» **Set problem**
Print every line of the material below word for word, leaving out the pictures.

Saved data entries:
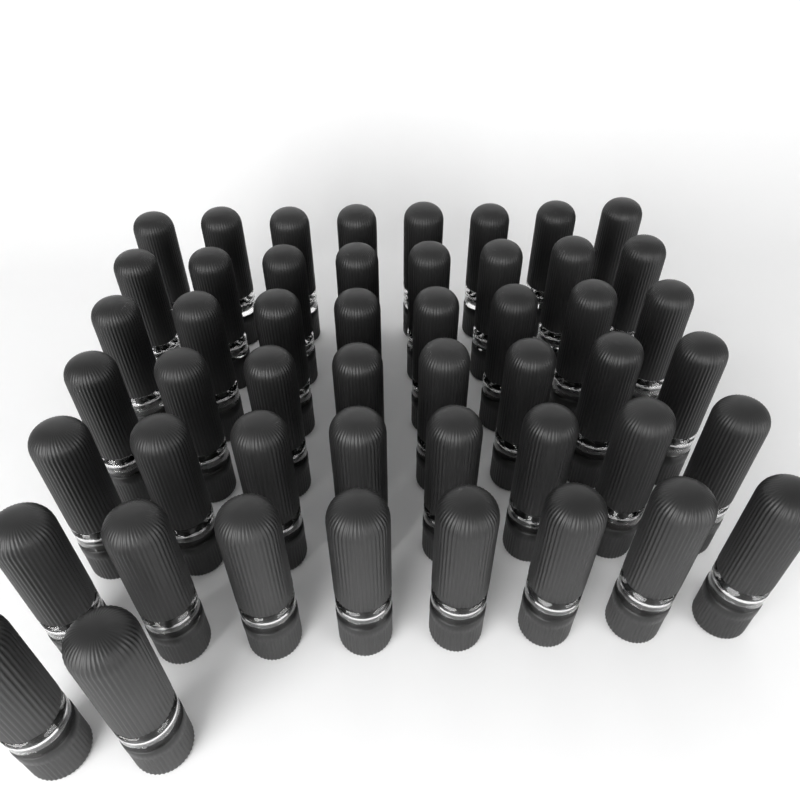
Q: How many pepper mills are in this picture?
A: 50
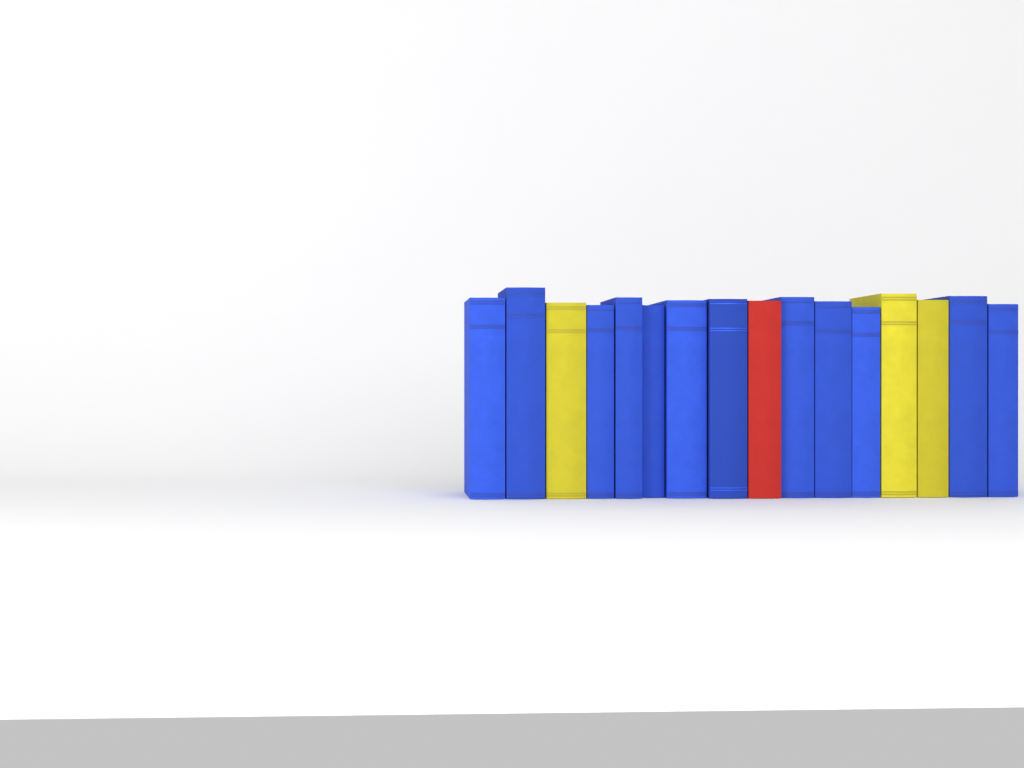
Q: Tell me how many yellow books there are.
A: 3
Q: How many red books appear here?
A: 1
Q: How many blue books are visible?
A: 12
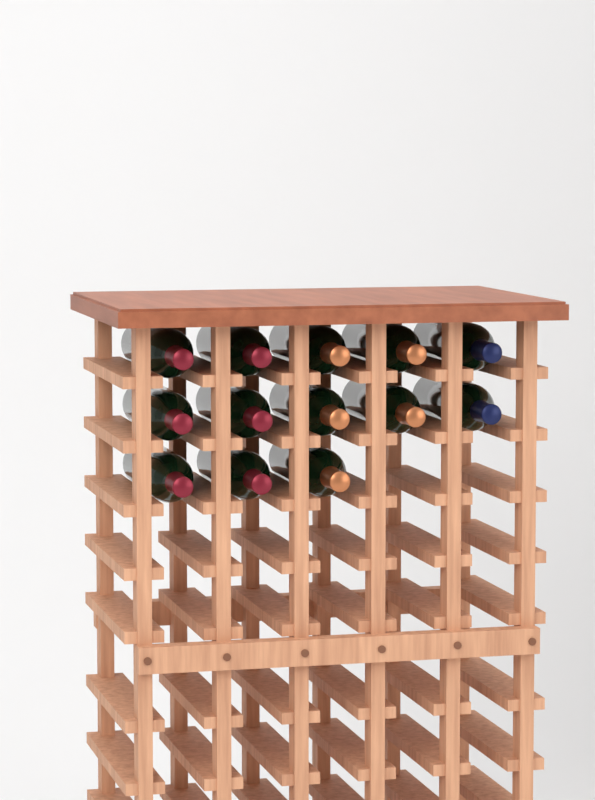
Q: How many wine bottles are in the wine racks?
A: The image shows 13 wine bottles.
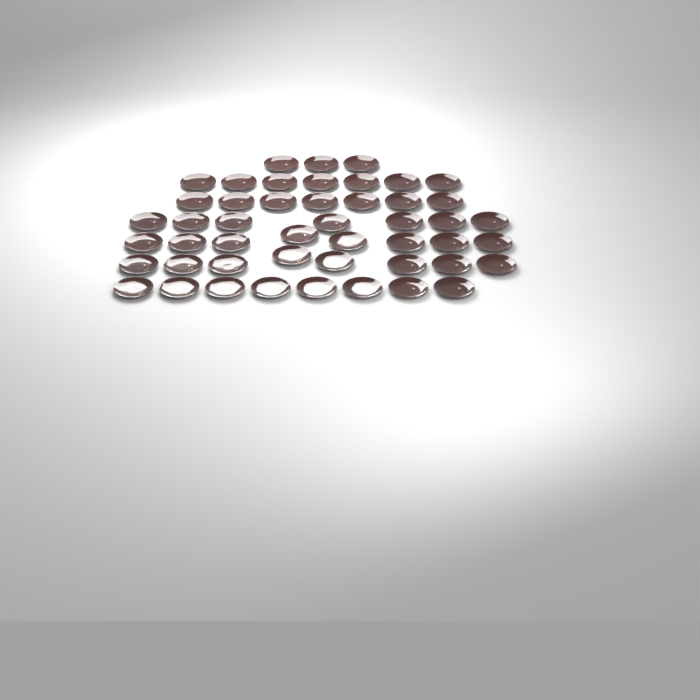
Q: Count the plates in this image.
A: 48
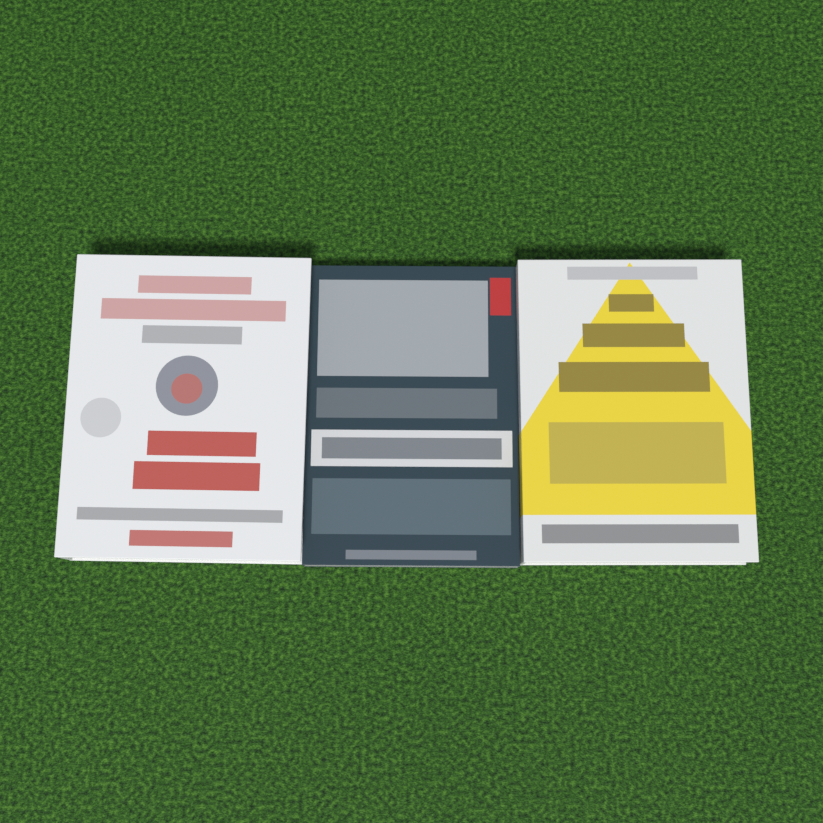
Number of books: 3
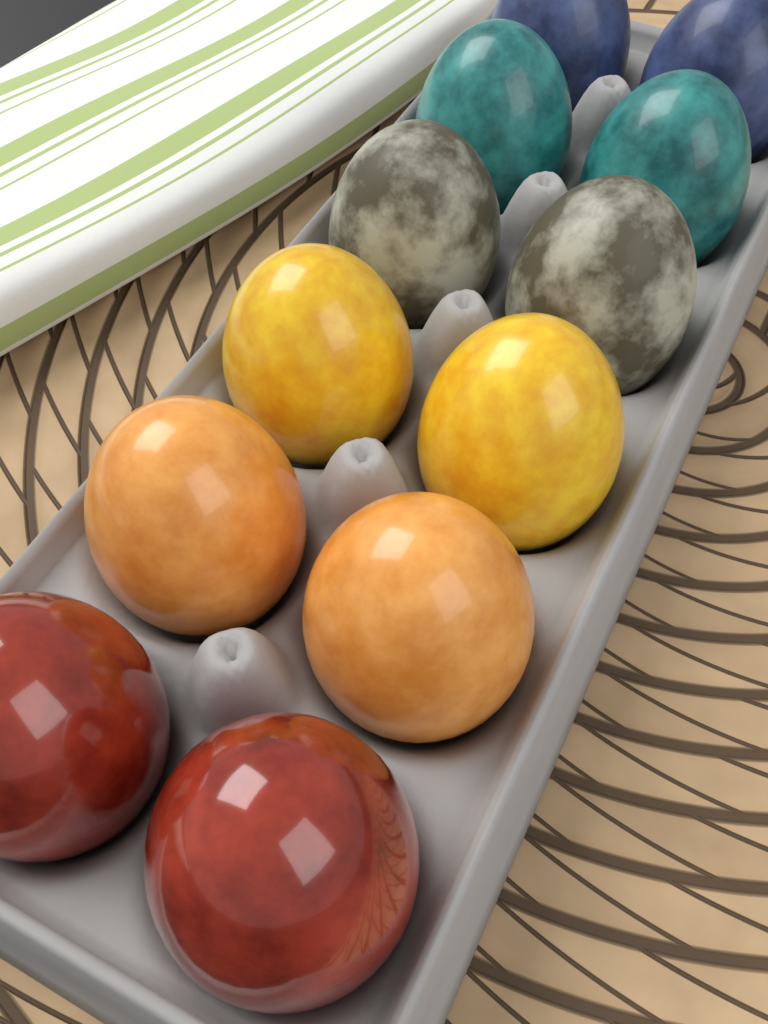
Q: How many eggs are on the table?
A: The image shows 12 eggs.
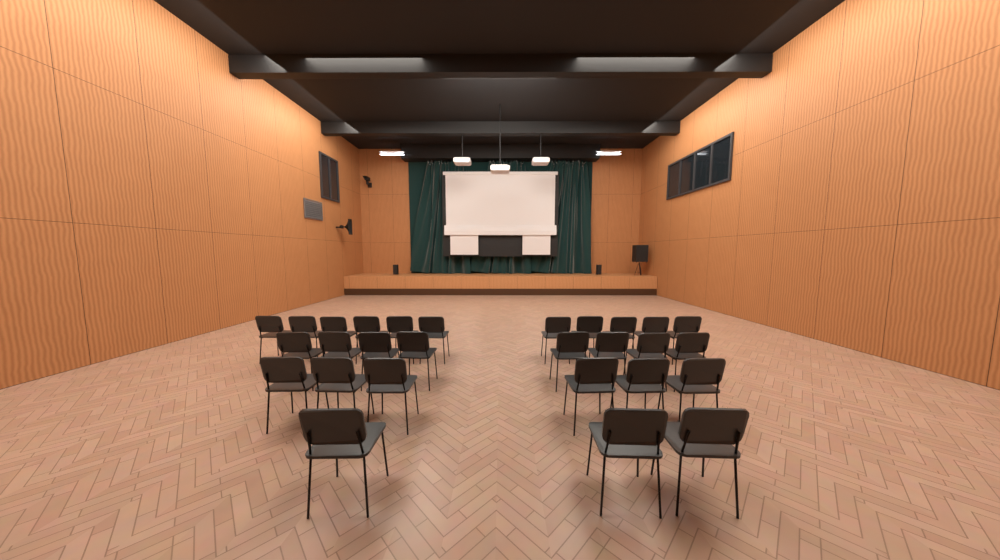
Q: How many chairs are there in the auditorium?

» **Result of this exercise**
Q: How many pepper mills are in this picture?
A: 50
Q: Tell me how many yellow books there are.
A: 3
Q: How many red books appear here?
A: 1
Q: How many blue books are visible?
A: 12
Q: How many wine bottles are in the wine racks?
A: The image shows 13 wine bottles.
Q: Count the plates in this image.
A: 48
Number of books: 3
Q: How many eggs are on the table?
A: The image shows 12 eggs.
Q: How many chairs are there in the auditorium?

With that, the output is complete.